> [WHAT THIS TASK INVOLVES] Please lay out the lines from the one with "Кто-то слоупок. Пасха-то" up to and including the one with "## Achievement" as a JSON list of strings, one per line, leaving out blank lines.

=== Section Start ===

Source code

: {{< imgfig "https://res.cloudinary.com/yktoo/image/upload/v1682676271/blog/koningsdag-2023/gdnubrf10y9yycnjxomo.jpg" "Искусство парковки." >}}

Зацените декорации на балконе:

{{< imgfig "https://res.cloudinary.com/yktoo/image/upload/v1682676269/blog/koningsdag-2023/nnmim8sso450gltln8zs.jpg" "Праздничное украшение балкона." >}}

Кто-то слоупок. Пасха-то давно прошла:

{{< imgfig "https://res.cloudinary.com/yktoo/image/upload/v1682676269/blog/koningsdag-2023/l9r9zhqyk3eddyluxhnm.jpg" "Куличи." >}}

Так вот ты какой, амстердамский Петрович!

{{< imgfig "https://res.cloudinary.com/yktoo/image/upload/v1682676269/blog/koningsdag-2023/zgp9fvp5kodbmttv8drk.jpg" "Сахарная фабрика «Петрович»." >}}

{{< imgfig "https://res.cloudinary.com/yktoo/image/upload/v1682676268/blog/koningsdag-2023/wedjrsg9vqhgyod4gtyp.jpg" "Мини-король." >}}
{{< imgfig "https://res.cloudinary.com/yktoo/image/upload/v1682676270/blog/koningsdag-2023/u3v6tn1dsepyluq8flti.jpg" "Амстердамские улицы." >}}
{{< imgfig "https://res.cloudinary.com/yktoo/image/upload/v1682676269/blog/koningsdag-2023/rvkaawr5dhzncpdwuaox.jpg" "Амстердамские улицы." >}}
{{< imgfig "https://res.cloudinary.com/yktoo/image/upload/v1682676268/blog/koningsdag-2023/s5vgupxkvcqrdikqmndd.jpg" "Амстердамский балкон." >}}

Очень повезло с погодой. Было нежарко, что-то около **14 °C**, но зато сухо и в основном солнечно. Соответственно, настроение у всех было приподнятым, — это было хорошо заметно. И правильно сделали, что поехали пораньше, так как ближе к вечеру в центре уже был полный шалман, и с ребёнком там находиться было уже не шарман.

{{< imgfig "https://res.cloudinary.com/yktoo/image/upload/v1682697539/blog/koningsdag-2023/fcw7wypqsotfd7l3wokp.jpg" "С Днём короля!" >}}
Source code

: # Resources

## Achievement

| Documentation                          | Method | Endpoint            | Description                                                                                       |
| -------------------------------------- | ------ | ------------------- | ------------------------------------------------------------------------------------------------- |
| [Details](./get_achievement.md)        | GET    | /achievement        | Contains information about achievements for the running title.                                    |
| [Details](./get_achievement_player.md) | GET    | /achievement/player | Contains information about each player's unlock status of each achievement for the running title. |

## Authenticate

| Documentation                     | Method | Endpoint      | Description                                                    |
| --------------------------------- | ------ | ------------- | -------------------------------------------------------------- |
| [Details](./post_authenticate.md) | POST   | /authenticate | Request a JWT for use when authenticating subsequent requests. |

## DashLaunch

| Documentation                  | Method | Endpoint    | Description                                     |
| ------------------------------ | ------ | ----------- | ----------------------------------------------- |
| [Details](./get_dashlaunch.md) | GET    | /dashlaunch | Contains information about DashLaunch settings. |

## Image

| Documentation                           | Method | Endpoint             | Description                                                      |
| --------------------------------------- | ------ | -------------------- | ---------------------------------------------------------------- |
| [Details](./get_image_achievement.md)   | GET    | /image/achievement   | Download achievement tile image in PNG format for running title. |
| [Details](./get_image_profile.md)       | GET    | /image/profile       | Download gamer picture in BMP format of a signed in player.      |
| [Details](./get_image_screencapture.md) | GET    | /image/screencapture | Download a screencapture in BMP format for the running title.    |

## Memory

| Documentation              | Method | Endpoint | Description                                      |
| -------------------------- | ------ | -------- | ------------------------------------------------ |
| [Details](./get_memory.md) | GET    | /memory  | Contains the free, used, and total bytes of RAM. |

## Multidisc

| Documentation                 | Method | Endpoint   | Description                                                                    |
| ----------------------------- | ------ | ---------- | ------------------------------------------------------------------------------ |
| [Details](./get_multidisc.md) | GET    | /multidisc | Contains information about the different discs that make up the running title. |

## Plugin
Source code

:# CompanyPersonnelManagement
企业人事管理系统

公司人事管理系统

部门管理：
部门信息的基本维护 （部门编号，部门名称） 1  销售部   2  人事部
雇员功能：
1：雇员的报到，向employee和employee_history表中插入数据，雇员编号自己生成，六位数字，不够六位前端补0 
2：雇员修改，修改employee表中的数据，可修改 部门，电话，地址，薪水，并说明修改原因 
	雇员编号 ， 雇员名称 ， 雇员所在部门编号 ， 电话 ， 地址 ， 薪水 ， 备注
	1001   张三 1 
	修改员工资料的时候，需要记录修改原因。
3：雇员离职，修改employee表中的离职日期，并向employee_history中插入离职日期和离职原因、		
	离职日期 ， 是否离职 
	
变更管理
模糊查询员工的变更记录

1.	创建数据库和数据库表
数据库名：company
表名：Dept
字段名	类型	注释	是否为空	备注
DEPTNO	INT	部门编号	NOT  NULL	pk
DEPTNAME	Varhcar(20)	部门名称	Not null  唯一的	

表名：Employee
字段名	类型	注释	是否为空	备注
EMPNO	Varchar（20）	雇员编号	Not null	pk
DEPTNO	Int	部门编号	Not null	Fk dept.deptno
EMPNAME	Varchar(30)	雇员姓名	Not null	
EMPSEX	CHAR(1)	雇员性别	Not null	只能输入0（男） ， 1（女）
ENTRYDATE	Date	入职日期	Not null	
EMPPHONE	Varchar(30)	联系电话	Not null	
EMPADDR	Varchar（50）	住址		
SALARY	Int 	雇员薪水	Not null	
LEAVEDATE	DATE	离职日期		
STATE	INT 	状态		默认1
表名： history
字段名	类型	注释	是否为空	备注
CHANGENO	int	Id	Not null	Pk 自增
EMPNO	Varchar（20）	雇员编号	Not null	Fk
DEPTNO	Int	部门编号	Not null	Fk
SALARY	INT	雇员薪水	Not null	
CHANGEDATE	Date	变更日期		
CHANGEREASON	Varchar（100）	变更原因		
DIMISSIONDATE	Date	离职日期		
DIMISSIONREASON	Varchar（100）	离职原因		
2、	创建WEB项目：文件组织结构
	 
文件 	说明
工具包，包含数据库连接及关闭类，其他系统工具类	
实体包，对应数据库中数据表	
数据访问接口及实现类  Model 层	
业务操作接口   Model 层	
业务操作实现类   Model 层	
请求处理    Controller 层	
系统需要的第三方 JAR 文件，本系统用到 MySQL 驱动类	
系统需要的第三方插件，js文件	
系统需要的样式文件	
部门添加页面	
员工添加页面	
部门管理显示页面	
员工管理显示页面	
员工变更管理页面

=== Section End ===

> [ANSWER SECTION]
[
  "Кто-то слоупок. Пасха-то давно прошла:",
  "{{< imgfig \"https://res.cloudinary.com/yktoo/image/upload/v1682676269/blog/koningsdag-2023/l9r9zhqyk3eddyluxhnm.jpg\" \"Куличи.\" >}}",
  "Так вот ты какой, амстердамский Петрович!",
  "{{< imgfig \"https://res.cloudinary.com/yktoo/image/upload/v1682676269/blog/koningsdag-2023/zgp9fvp5kodbmttv8drk.jpg\" \"Сахарная фабрика «Петрович».\" >}}",
  "{{< imgfig \"https://res.cloudinary.com/yktoo/image/upload/v1682676268/blog/koningsdag-2023/wedjrsg9vqhgyod4gtyp.jpg\" \"Мини-король.\" >}}",
  "{{< imgfig \"https://res.cloudinary.com/yktoo/image/upload/v1682676270/blog/koningsdag-2023/u3v6tn1dsepyluq8flti.jpg\" \"Амстердамские улицы.\" >}}",
  "{{< imgfig \"https://res.cloudinary.com/yktoo/image/upload/v1682676269/blog/koningsdag-2023/rvkaawr5dhzncpdwuaox.jpg\" \"Амстердамские улицы.\" >}}",
  "{{< imgfig \"https://res.cloudinary.com/yktoo/image/upload/v1682676268/blog/koningsdag-2023/s5vgupxkvcqrdikqmndd.jpg\" \"Амстердамский балкон.\" >}}",
  "Очень повезло с погодой. Было нежарко, что-то около **14 °C**, но зато сухо и в основном солнечно. Соответственно, настроение у всех было приподнятым, — это было хорошо заметно. И правильно сделали, что поехали пораньше, так как ближе к вечеру в центре уже был полный шалман, и с ребёнком там находиться было уже не шарман.",
  "{{< imgfig \"https://res.cloudinary.com/yktoo/image/upload/v1682697539/blog/koningsdag-2023/fcw7wypqsotfd7l3wokp.jpg\" \"С Днём короля!\" >}}",
  "Source code",
  ": # Resources",
  "## Achievement"
]